Mês retrasado, em Setembro, a juíza Joana Carolina Lins Pereira, titular da décima segunda vara da justiça federal, em Pernambuco, determinou que a União forneça em caráter de urgência o remédio Zolgensma para a família de um bebê de quatro meses portador de um tipo raro de atrofia muscular espinhal, a qual se não tratada é fatal em 100% dos casos até os dois anos. O SUS forneceria sem problemas o remédio se não fosse por um empecilho: seu custo é de 2,1 milhões de dólares, o que com a cotação da data de publicação deste texto se converte em mais dez milhões de reais. O seu grande diferencial (apesar de nem de longe justificar esse preço) é um novo mecanismo que faz uma cópia do DNA, além de ser dose única, sendo assim mais apropriado para o tratamento do bebê que os medicamentos anteriormente administrados.
A decisão da juíza, louvável diga-se de passagem, vai de encontro com a constituição federal brasileira, a qual assegura aos cidadãos o direito à vida, sendo dever do estado resguardar esse direito. A juíza nesta linha de raciocínio justifica sua decisão, argumentando que a vida do bebê supera qualquer valor orçamentário e deve ser protegida. É louvável também pois decidiu que a União deve ressarcir não o valor integral, mas apenas a diferença entre o já arrecadado pela família em uma ''vaquinha'' e o custo do remédio. Além das vias de fato jurídicas, no entanto, é importante entender o contexto sociológico que esta decisão se insere, seus precedentes e suas consequências. Para possibilitar este entendimento, utilizar-se da ótica da tese do acadêmico Michael McCann é bastante útil. Nas análises dos julgados anteriores, os tribunais foram vistos como protagonistas, as vezes quase como com "vontade própria". McCann, no entanto, adotará uma perspectiva um pouco diferente para tentar entender e explicar o porquê dos tribunais serem bastante presentes nas sociedades ocidentais neoliberais.
McCann argumenta que este processo de adquirir maior presença é nada simples e envolve os diversos atores sociais e passa pelas diferentes camadas jurídicas, com as motivações desses atores moldando o processo. Os tribunais, devido a essa dinâmica que envolve uma maior tentativa dos setores da sociedade de fazerem valer seus interesses, adquiriram maior poder (pois não só mediam como atuam ativamente neste processo) e assim uma crescente participação no funcionamento do estado democrático de direito. Entretanto, é importante não desvencilhar os tribunais dos valores culturais da sociedade, afinal eles não tem um conjunto de valores que esteja totalmente cindidos dos da sociedade. Desta forma, pode se perceber que há uma crescente mobilização do direito (motivada dentre outros motivos pelas lacunas deixadas pela inércia de outros agentes do estado, como os políticos) e ela está intimamente conectada a maior atuação dos tribunais na sociedade civil.

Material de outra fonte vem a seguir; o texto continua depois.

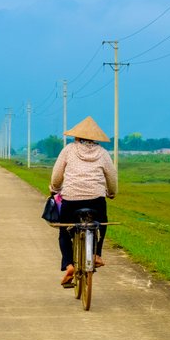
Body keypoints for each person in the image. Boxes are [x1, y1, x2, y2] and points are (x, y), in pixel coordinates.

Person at [49, 116, 117, 286]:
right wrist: (112, 192)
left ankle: (69, 264)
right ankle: (96, 254)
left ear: (77, 137)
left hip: (71, 200)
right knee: (101, 224)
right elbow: (112, 176)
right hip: (96, 200)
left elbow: (57, 175)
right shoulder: (102, 153)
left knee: (64, 231)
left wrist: (55, 188)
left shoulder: (68, 150)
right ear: (94, 138)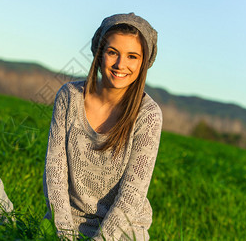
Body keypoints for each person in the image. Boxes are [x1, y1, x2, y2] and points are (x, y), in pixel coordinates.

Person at [43, 13, 162, 240]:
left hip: (122, 232)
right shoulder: (69, 97)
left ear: (143, 63)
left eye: (132, 56)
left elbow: (132, 195)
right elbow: (54, 171)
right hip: (66, 224)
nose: (120, 65)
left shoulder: (148, 115)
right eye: (112, 52)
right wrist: (64, 233)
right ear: (99, 54)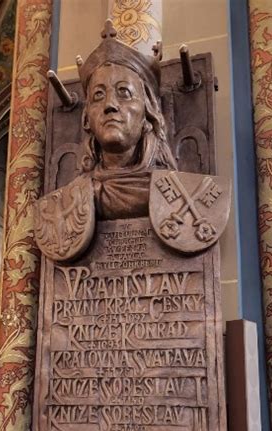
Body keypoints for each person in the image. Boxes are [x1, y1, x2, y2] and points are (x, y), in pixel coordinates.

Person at [34, 20, 177, 261]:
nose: (110, 105)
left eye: (124, 93)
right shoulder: (62, 207)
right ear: (86, 119)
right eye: (98, 95)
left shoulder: (179, 197)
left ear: (148, 113)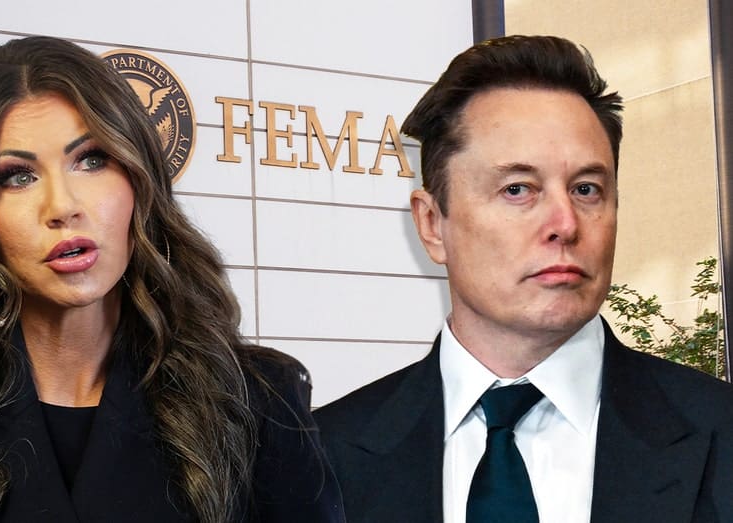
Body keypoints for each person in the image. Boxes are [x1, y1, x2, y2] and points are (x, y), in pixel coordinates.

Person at [0, 36, 344, 522]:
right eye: (18, 176)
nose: (62, 207)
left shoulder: (258, 398)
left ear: (139, 180)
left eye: (91, 160)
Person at [314, 35, 733, 523]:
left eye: (586, 189)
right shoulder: (320, 458)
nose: (565, 223)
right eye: (518, 189)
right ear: (432, 224)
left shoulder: (720, 432)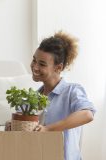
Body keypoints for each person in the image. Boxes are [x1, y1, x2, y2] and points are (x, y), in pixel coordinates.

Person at [31, 31, 96, 160]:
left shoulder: (72, 91)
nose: (35, 67)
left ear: (58, 68)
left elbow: (87, 114)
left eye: (42, 64)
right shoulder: (34, 97)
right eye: (34, 60)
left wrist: (48, 129)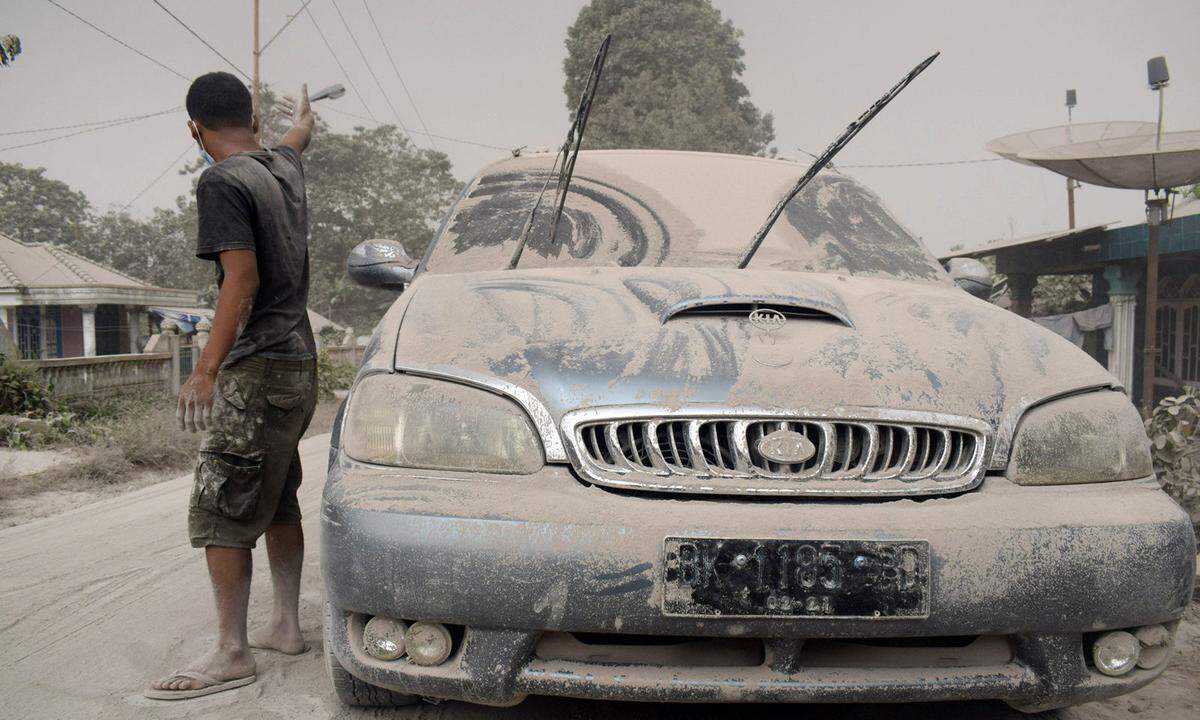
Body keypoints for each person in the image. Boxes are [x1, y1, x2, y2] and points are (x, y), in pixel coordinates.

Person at [147, 72, 318, 700]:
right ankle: (286, 627)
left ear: (194, 127)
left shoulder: (221, 180)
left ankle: (231, 651)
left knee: (222, 502)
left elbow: (239, 279)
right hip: (300, 363)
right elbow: (299, 139)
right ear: (251, 118)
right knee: (277, 494)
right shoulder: (283, 168)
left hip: (258, 364)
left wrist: (206, 369)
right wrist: (302, 119)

É importante notar, que diferente da análise do Bourdieu, nesta o protagonismo está nos cidadãos, e não nos tribunais em si. Estes que causam o que ambos autores concordam que é a já dita maior presença dos tribunais. Neste caso da decisão da juíza, pode-se constatar que a família do bebê mobilizou o direito para garantir que seu filho possa continuar vivendo, ação que involuntariamente garante ao tribunal uma maior importância (indo além da de fiscalizar) e poder (sendo capaz de ditar que o Ministério da Saúde deve gastar em x, no caso o medicamento). Destarte, a partir deste exemplo, que não é isolado, afinal há já um histórico de casos de judicialização do SUS (o que inclusive suscita bastante debate), pode-se concluir que os tribunais são ferramentas que ao serem utilizados no jogo das relações entre os setores civis e das disputas sociais, tornam-se hipertrofiados, gerando consequências jurídicas ora positivas (como quando pessoas pobres conseguem acesso a medicamentos caros) ora adversas (quando tribunais extrapolam suas prerrogativas constitucionalmente previstas em razão de interesses obscuros).